◆ Assignment: Exactly as they appear below, repeat the lines from the one with "Table 2. Overall" through the one with "Table 3. Incidence", and no others.

Start of Block

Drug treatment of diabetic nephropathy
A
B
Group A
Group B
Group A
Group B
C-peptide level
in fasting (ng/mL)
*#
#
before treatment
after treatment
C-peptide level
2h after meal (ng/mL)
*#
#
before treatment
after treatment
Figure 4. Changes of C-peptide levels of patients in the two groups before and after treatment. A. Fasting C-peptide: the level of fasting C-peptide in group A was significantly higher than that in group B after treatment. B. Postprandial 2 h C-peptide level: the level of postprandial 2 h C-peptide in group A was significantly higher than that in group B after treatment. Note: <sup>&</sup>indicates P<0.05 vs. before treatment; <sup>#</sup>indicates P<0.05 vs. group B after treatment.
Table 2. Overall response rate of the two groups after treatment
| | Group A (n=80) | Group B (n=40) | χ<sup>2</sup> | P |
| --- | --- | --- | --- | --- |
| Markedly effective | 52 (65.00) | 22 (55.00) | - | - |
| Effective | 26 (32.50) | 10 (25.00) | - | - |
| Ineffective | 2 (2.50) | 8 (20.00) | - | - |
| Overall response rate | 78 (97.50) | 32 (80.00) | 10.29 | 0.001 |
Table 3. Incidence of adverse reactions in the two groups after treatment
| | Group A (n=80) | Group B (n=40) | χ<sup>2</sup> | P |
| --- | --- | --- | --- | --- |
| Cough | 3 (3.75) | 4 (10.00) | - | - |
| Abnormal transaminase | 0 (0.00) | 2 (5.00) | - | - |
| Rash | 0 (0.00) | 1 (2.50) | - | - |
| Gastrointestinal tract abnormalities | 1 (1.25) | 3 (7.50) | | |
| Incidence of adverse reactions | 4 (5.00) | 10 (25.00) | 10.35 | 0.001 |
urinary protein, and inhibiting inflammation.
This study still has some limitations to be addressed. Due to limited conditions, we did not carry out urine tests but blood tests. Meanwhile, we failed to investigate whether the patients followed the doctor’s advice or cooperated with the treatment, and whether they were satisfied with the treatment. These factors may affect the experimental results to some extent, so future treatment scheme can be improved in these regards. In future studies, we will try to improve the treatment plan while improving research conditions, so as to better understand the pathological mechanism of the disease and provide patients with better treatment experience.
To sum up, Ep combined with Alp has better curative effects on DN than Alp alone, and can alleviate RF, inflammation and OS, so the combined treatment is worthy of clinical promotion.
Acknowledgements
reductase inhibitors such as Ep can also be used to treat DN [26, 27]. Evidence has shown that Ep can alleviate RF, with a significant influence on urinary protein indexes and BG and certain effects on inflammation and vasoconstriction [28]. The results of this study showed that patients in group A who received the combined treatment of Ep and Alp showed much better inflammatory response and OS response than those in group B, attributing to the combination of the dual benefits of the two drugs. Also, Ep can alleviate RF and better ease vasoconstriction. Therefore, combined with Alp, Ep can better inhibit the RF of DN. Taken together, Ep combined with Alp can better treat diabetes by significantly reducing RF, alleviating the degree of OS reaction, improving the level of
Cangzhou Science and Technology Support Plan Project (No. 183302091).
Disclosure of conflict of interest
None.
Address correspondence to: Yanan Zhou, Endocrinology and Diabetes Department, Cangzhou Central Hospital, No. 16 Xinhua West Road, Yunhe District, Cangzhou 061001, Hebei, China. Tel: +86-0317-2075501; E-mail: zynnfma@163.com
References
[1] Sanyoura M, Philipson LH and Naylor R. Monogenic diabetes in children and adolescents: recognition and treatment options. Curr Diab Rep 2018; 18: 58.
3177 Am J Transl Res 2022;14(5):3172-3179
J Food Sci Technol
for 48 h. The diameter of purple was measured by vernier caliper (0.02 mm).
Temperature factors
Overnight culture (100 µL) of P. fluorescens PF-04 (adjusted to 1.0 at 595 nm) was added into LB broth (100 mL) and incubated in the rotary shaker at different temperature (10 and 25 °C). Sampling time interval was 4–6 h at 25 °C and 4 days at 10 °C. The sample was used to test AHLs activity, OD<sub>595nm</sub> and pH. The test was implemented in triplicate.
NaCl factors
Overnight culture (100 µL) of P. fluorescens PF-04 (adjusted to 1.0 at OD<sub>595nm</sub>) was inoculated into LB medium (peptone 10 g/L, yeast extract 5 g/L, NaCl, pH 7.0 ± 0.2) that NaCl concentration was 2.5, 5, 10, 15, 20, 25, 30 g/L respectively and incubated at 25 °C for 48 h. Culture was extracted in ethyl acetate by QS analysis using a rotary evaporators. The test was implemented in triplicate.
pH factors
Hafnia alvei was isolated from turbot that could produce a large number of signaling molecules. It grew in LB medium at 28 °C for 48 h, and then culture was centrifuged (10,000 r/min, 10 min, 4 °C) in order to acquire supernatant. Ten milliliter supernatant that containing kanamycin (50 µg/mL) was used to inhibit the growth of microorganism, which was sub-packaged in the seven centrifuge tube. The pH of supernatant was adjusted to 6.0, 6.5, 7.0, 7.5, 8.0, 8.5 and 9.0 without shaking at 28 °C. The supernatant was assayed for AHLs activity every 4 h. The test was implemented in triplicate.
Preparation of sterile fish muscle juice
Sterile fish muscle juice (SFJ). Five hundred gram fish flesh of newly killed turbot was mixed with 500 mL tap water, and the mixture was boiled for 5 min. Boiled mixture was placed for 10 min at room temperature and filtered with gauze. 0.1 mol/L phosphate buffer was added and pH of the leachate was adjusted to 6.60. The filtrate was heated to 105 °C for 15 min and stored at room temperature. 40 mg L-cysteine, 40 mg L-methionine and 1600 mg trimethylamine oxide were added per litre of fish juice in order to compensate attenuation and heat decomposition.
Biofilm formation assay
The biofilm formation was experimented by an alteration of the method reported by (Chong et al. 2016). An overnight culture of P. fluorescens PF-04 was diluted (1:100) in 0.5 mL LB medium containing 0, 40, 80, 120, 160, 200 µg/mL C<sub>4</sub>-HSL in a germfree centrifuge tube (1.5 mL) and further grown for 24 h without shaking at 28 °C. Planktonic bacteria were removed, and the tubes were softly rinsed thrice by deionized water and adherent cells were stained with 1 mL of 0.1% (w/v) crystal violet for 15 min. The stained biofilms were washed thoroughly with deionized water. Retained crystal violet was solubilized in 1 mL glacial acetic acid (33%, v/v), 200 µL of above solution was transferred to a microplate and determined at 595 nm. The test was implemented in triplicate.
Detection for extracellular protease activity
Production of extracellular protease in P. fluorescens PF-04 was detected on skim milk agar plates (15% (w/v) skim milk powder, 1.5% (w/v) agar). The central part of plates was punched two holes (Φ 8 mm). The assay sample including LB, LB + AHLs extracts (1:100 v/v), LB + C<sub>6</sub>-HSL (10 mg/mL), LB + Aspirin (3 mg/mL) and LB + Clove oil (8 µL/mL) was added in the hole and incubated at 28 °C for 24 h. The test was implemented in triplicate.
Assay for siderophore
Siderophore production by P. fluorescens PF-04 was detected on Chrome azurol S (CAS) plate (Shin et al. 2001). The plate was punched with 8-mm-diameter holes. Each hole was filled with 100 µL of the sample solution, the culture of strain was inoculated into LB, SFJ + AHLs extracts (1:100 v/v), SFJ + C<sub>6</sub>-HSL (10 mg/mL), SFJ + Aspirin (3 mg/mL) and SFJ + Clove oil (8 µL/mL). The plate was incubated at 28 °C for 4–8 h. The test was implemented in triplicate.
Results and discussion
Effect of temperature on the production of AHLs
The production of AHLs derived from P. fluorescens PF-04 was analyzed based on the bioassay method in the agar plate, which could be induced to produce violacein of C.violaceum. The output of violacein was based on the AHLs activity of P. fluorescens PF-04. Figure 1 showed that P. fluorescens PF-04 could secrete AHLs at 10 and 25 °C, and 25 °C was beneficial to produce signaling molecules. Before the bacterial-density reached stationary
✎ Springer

End of Block

◆ Exercise answer:
Table 2. Overall response rate of the two groups after treatment
| | Group A (n=80) | Group B (n=40) | χ<sup>2</sup> | P |
| --- | --- | --- | --- | --- |
| Markedly effective | 52 (65.00) | 22 (55.00) | - | - |
| Effective | 26 (32.50) | 10 (25.00) | - | - |
| Ineffective | 2 (2.50) | 8 (20.00) | - | - |
| Overall response rate | 78 (97.50) | 32 (80.00) | 10.29 | 0.001 |
Table 3. Incidence of adverse reactions in the two groups after treatment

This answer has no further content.